| 作業指示 |
下の文書抜粋(本の感想)から、「ました。」で終わる文をすべてそのまま書き出す。

| 文書抜粋 |
■ ■ ■ ■ ■ ■ ■

雪割草:冒頭から物語の世界観に引き込まれました。道具屋だった父親の商いの様子を、主人公がよく見て自分なりの感性で受けとめていることがわかり、道具屋を知らない読者にも、空気感含めその場がよく伝わってくる描写でした。物語の時代への興味がかきたてられましたし、時代は違っても、不安やわくわくする気持ちなど主人公の心の動きに読者もよりそいながら味わうことができました。この年齢にしては能力がありすぎにも思いましたが、マニアックなところはよく、そういう好きなものがある子への応援のメッセージにもなると思いました。付録がついていたのを今の今まで気がつきませんでしたが、地図はいいものの、登場人物まで視覚化しなくてもいいかなと思いました。

■ ■ ■ ■ ■ ■ ■

| データ欄 |

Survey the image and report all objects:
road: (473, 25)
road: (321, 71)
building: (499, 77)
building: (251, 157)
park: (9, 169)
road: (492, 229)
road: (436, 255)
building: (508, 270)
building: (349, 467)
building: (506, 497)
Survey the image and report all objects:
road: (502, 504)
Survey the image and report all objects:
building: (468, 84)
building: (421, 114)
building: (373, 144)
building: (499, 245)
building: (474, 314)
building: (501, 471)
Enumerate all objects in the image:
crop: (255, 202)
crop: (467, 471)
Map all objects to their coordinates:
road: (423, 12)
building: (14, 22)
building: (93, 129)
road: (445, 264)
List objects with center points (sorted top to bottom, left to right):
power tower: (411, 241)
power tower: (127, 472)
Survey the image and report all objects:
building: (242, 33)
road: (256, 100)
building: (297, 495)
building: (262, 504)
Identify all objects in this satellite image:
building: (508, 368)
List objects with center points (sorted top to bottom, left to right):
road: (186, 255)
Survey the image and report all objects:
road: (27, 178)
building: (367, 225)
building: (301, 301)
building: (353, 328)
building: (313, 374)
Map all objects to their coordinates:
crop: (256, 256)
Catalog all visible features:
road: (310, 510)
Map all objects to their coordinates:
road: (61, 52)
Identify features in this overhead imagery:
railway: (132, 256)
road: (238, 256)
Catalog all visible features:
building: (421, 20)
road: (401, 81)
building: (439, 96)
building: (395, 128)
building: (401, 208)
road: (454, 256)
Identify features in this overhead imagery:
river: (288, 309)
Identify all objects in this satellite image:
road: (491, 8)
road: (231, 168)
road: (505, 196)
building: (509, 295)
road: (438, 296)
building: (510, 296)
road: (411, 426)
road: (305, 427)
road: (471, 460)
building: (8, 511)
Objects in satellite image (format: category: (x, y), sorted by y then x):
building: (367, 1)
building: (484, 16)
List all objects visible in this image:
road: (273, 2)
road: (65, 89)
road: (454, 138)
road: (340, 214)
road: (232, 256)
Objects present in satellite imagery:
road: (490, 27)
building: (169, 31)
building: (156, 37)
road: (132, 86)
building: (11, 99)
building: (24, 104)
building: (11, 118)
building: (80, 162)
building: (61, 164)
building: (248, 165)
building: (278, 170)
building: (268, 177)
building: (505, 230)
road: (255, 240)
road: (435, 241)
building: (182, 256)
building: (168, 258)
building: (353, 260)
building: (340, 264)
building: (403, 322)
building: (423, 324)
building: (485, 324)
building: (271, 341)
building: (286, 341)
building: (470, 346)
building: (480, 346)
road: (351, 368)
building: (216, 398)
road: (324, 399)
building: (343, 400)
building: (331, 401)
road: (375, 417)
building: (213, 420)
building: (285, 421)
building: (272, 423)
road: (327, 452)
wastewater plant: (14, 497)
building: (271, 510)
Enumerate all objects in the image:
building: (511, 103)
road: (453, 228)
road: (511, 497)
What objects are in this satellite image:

■ ■ ■ ■ ■ ■ ■

| 解答 |
冒頭から物語の世界観に引き込まれました。
物語の時代への興味がかきたてられましたし、時代は違っても、不安やわくわくする気持ちなど主人公の心の動きに読者もよりそいながら味わうことができました。
この年齢にしては能力がありすぎにも思いましたが、マニアックなところはよく、そういう好きなものがある子への応援のメッセージにもなると思いました。
付録がついていたのを今の今まで気がつきませんでしたが、地図はいいものの、登場人物まで視覚化しなくてもいいかなと思いました。